Start of EXERCISE MATERIAL

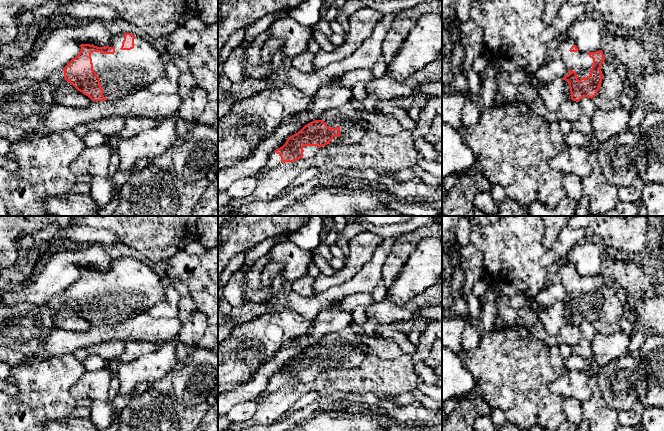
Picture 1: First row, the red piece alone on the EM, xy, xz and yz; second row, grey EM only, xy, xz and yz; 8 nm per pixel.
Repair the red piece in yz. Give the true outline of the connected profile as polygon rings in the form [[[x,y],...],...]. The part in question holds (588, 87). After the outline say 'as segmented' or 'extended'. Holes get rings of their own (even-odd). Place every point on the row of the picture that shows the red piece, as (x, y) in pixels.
[[[565,36],[558,45],[558,50],[566,69],[563,81],[568,98],[579,102],[583,97],[595,97],[603,79],[603,51],[582,52]]]; extended

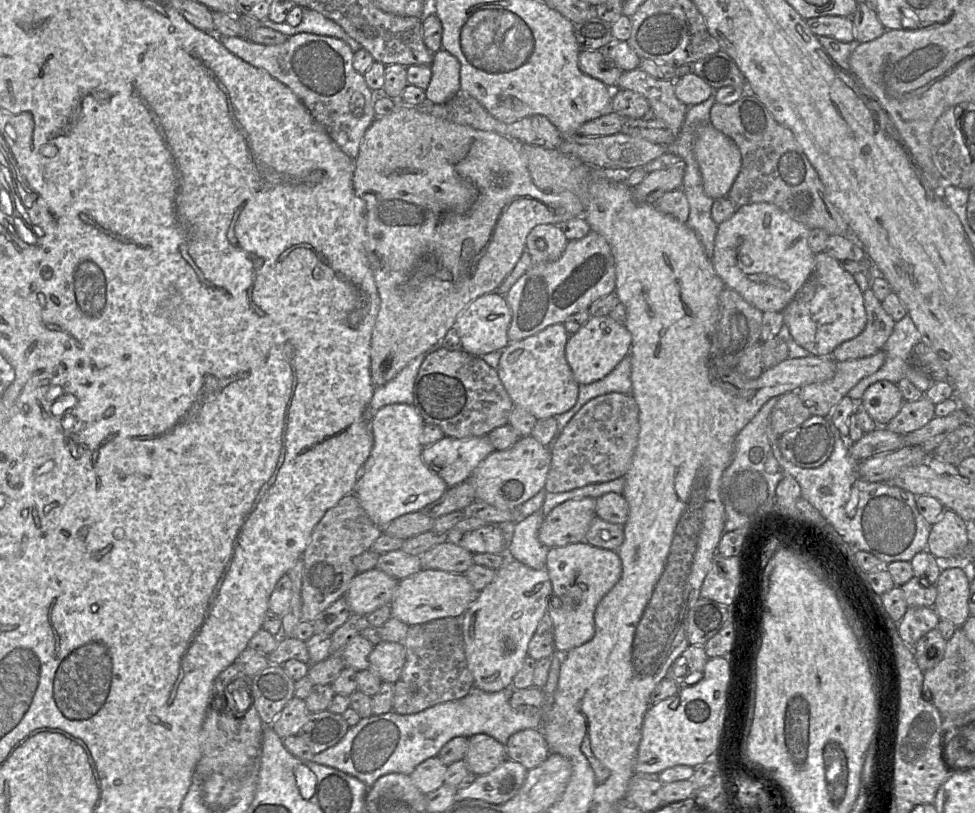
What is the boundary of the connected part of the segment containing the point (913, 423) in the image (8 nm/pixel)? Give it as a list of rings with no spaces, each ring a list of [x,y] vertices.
[[[925,395],[916,401],[905,401],[898,414],[885,427],[894,433],[907,435],[932,420],[934,410],[935,404]]]

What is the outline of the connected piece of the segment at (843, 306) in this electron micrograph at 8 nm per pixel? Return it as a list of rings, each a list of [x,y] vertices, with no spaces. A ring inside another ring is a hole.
[[[825,251],[815,254],[811,274],[781,312],[794,341],[819,357],[831,356],[838,345],[858,336],[866,325],[863,292],[853,275]]]

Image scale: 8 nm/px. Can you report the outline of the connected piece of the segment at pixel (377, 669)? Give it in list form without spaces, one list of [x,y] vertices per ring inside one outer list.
[[[381,641],[369,656],[371,669],[382,682],[395,683],[404,668],[406,651],[402,643]]]

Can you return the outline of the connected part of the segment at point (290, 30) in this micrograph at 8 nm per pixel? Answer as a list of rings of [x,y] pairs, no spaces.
[[[303,8],[302,21],[297,26],[291,26],[285,21],[277,23],[269,19],[263,19],[260,22],[263,27],[279,31],[287,36],[307,32],[341,39],[350,46],[354,53],[362,48],[361,45],[351,38],[336,22],[326,18],[319,12],[308,8]]]

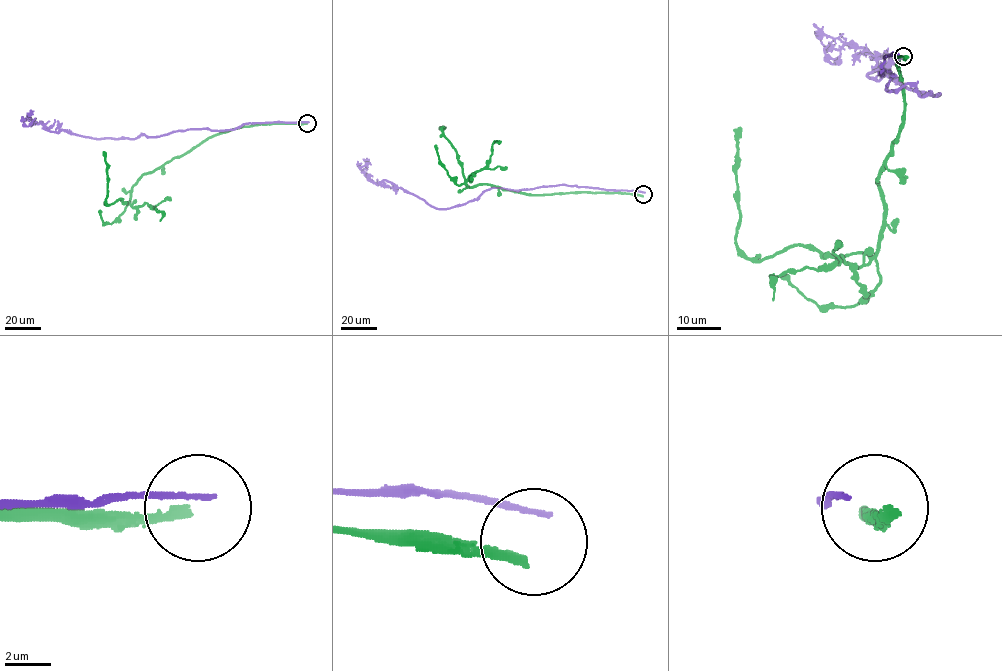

End of EXERCISE MATERIAL

DIRECTIONS:
Omit the pictures, then extract verbatim only those lines that fall between the line containing "Image scale: 8" and the final line of the records above, both included.

FINISHED EXERCISE:
Image scale: 8 nm/px. Can you report the outline of the connected piece of the segment at pixel (377, 669)? Give it in list form without spaces, one list of [x,y] vertices per ring inside one outer list.
[[[381,641],[369,656],[371,669],[382,682],[395,683],[404,668],[406,651],[402,643]]]

Can you return the outline of the connected part of the segment at point (290, 30) in this micrograph at 8 nm per pixel? Answer as a list of rings of [x,y] pairs, no spaces.
[[[303,8],[302,21],[297,26],[291,26],[285,21],[277,23],[269,19],[263,19],[260,22],[263,27],[279,31],[287,36],[307,32],[341,39],[350,46],[354,53],[362,48],[361,45],[351,38],[336,22],[326,18],[319,12],[308,8]]]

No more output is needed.